Here's the screenshot of a YouTube video implementing the Loss function from the YOLOv1 original research paper. enter image description here

What I don't understand is the need for torch.Flatten() while passing the input to self.mse(), which, in fact, is nn.MSELoss()

The video just mentions the reason as nn.MSELoss() expects the input in the shape (a,b), which I specifically don't understand how or why?

Video link just in case. [For reference, N is the batch size, S is the grid size (split size)]

Aarush Aggarwal
  • 91
  • 1
  • 3
  • 5

2 Answers2

0

It helps to go back to the definitions. What is MSE? What is it computing?

MSE = mean squared error.

This will be rough pythonic pseudo code to illustrate.

total = 0
for (x,y) in (data,labels):
   total += (x-y)**2
return total / len(labels)  # the average squared difference

For each pair of entries it subtracts two numbers together and returns the average (or mean) after all of the subtractions.
To rephrase the question how would you interpret MSE without flattening? MSE as described and implemented doesn't mean anything for higher dimensions.

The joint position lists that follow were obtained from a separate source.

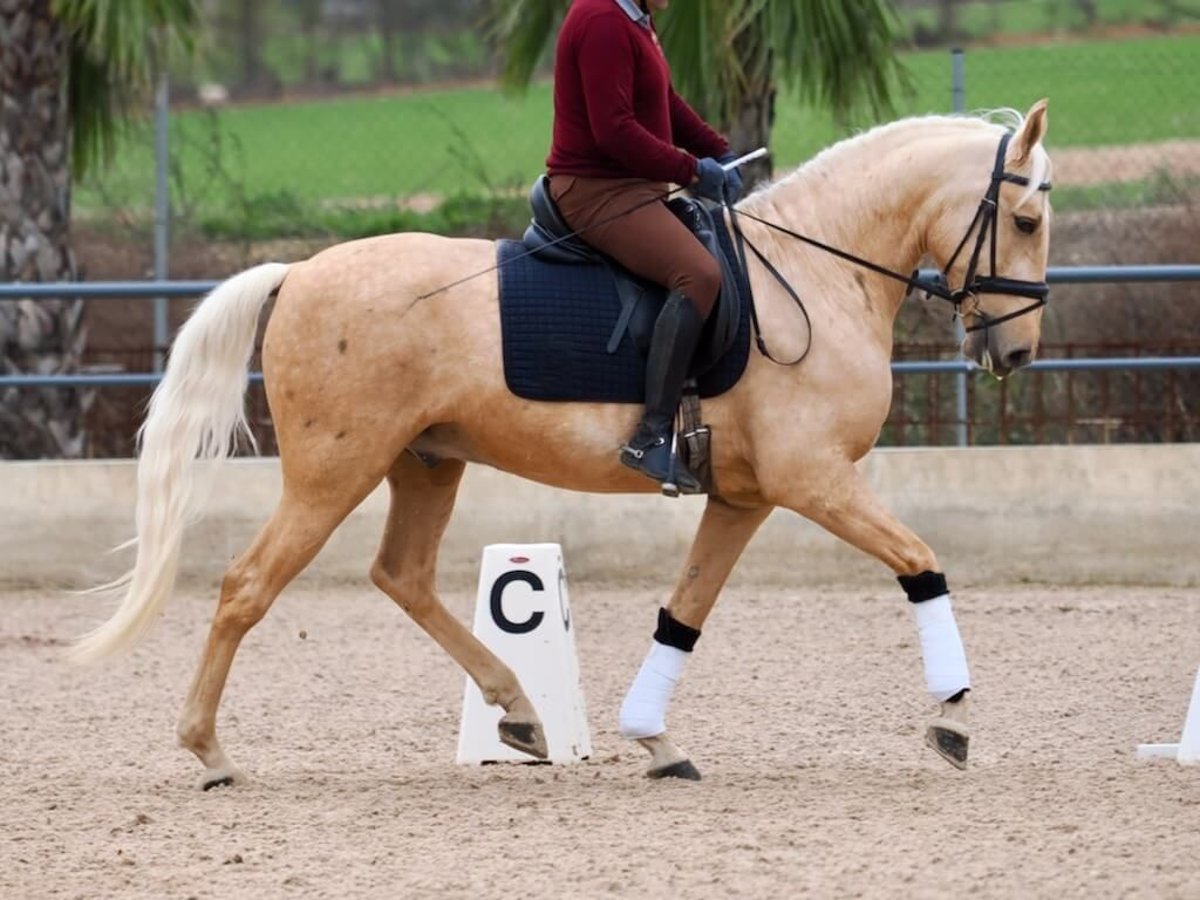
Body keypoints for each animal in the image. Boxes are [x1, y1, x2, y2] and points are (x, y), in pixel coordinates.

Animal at [72, 100, 1051, 787]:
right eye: (1028, 222)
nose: (1016, 352)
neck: (813, 273)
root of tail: (301, 271)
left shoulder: (747, 496)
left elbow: (684, 613)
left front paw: (656, 742)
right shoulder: (811, 479)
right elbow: (920, 562)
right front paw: (954, 717)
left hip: (426, 463)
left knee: (403, 576)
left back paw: (518, 712)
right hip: (331, 474)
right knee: (246, 588)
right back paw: (209, 753)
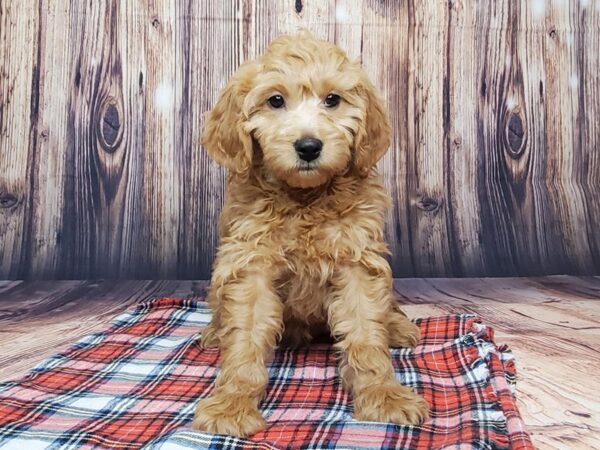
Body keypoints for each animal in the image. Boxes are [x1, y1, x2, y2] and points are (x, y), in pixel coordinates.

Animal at [192, 33, 426, 438]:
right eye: (275, 101)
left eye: (332, 100)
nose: (308, 146)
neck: (304, 199)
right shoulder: (250, 263)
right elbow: (245, 338)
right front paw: (233, 402)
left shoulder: (357, 260)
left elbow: (366, 334)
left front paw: (383, 395)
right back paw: (213, 332)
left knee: (386, 309)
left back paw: (396, 327)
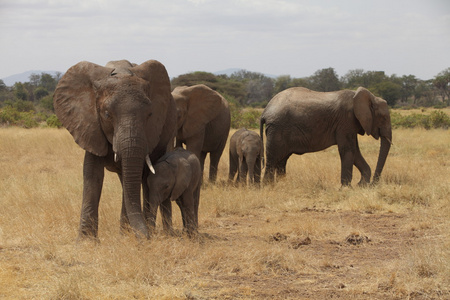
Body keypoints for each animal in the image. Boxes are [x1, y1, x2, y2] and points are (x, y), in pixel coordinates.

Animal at [53, 59, 177, 240]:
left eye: (150, 114)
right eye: (106, 115)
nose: (146, 238)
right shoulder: (90, 126)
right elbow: (92, 175)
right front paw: (86, 241)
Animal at [260, 85, 390, 186]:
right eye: (383, 118)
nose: (373, 184)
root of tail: (265, 111)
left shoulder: (350, 124)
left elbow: (355, 151)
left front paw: (361, 185)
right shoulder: (346, 120)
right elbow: (348, 150)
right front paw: (347, 188)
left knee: (282, 160)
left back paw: (283, 184)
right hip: (277, 129)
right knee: (273, 159)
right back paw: (269, 187)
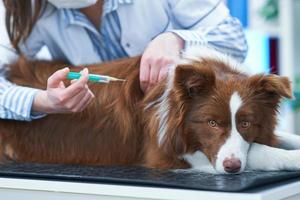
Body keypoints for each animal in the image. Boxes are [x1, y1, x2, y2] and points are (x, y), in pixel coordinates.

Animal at [1, 47, 300, 173]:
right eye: (212, 123)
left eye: (247, 123)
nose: (232, 168)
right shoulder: (164, 152)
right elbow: (259, 151)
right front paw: (291, 158)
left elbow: (275, 140)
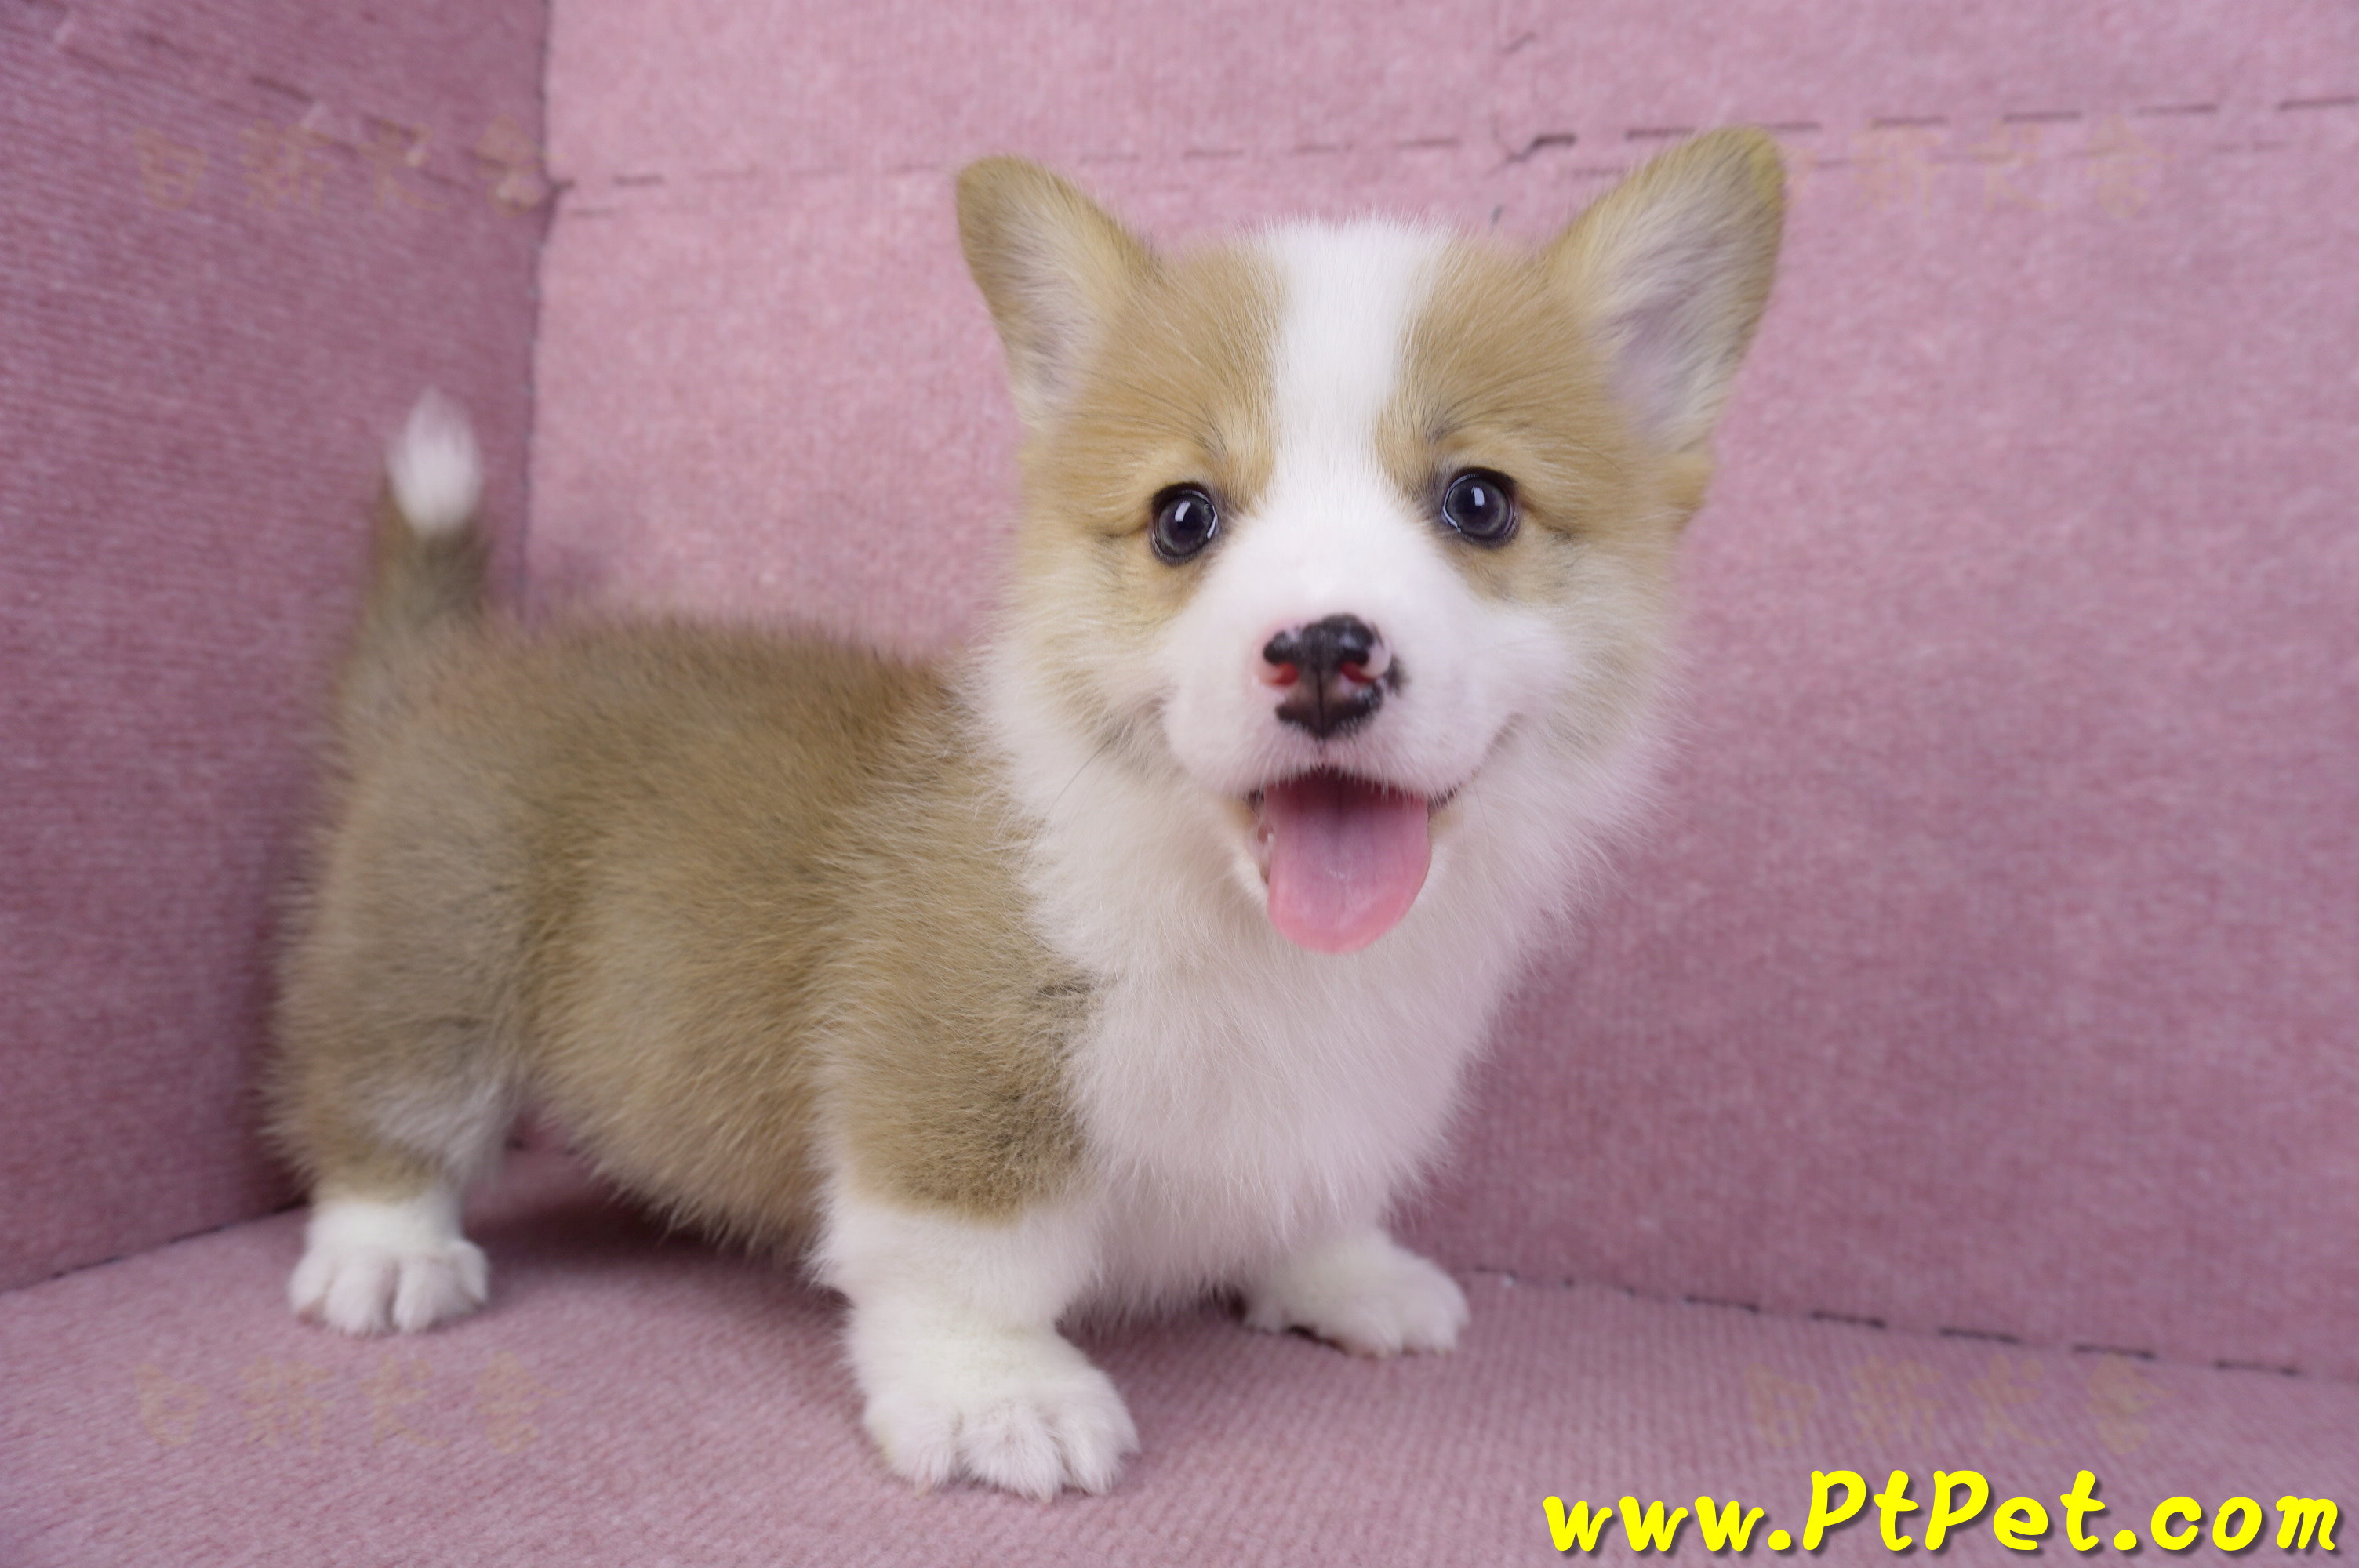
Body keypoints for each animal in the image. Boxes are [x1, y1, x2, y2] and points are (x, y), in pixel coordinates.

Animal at [270, 128, 1784, 1499]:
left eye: (1478, 503)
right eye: (1184, 518)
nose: (1322, 651)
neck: (1240, 924)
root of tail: (464, 673)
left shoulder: (1336, 1099)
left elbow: (1313, 1195)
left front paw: (1347, 1277)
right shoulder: (956, 1071)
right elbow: (963, 1259)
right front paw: (998, 1399)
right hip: (434, 970)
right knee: (381, 1109)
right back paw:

You can use other loss functions if you want to work with the outputs being matrices such as norms of the output matrices.

Anyways hope that answers your question as to why the flattening is needed.

Steven
  • 5,134
  • 2
  • 27
  • 38
0

I have the same question. So I try with different end_dims. like:

data = torch.randn((1, 7, 7, 4))
target = torch.randn((1, 7, 7, 4))

loss = torch.nn.MSELoss(reduction="sum")


object_loss = loss(
        torch.flatten(data, end_dim=-2),
        torch.flatten(target, end_dim=-2),
    )
object_loss1 = loss(
        torch.flatten(data, end_dim=-3),
        torch.flatten(target, end_dim=-3),
    )
print(object_loss)
print(object_loss1)

I got the same result. So I think it just helps to intepret MSE.